“When was this stored” vs “when did it happen”
Over on his weblog, Chris Siebenmann talks about metadata in file based websites:
In a file based website engine, any form of metadata that you can’t usefully commit into common version control systems is a mistake.
This is part of a class of mistake I’ve variously made or run into in a number of contexts.
A prominent example that comes to mind is an application I work on which tracks records of some kind, and in one place, users enter “number of X for the thing recorded here” as data points over time. Originally the point in time used for a data point was the time of entry of the data point. At some point I realised that this was a mistake: the point in time at which the number of X was Y is not the same as the point in time at which that fact was recorded in our system. Among other things, treating them the same means you cannot enter “number of X” data points after the fact (such as when newly capturing a record retroactively). One is metadata about a real-world event, the other is metadata about the usage of our application to record that real-world event.
So the generalised principle goes maybe something like this:
Metadata about a storage entity should not be confused with metadata about whatever the payload of that storage entity represents.

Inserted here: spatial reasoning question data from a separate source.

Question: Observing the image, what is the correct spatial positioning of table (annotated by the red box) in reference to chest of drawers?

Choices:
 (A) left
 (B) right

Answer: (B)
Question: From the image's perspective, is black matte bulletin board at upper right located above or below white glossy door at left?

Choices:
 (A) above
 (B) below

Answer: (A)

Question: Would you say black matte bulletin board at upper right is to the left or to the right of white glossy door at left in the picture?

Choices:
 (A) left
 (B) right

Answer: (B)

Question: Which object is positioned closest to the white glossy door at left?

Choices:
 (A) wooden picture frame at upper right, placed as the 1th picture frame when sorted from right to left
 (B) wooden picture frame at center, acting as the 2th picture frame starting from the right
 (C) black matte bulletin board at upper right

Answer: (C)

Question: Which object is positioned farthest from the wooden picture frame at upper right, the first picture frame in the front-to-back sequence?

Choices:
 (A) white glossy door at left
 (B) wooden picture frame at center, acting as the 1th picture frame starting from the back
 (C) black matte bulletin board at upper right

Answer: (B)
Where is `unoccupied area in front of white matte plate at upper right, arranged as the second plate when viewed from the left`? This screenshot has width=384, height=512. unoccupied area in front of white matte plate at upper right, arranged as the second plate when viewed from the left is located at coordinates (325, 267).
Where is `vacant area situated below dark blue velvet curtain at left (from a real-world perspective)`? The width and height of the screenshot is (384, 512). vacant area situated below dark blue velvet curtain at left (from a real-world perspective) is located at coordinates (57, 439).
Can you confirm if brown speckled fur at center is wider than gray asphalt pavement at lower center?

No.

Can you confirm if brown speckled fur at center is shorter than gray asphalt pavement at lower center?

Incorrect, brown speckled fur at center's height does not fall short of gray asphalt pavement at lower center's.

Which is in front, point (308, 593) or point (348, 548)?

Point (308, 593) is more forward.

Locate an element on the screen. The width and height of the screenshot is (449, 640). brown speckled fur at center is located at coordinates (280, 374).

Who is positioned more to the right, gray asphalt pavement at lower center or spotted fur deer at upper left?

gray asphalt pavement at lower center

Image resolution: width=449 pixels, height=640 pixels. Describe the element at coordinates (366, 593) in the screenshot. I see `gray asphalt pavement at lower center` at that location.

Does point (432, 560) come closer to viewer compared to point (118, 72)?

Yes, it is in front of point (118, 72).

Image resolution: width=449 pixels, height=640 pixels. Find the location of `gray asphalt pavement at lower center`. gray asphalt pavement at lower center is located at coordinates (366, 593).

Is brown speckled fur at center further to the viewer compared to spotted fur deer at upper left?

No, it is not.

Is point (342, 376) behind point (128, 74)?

These may (obviously) coincide but are nevertheless not the same thing. If an article is stored in a file, the creation date of the file just says when that article was saved into that file – not when the article was written. As long as the “writing an article” and “saving it into a file” actions are strongly bound to each other, these metadata will coincide so that it may seem attractive to treat one as the other. But once you introduce ways for them to diverge – such as adding a VCS to the mix, which creates/removes/modifies files without a corresponding article-writing/editing action – you have a problem.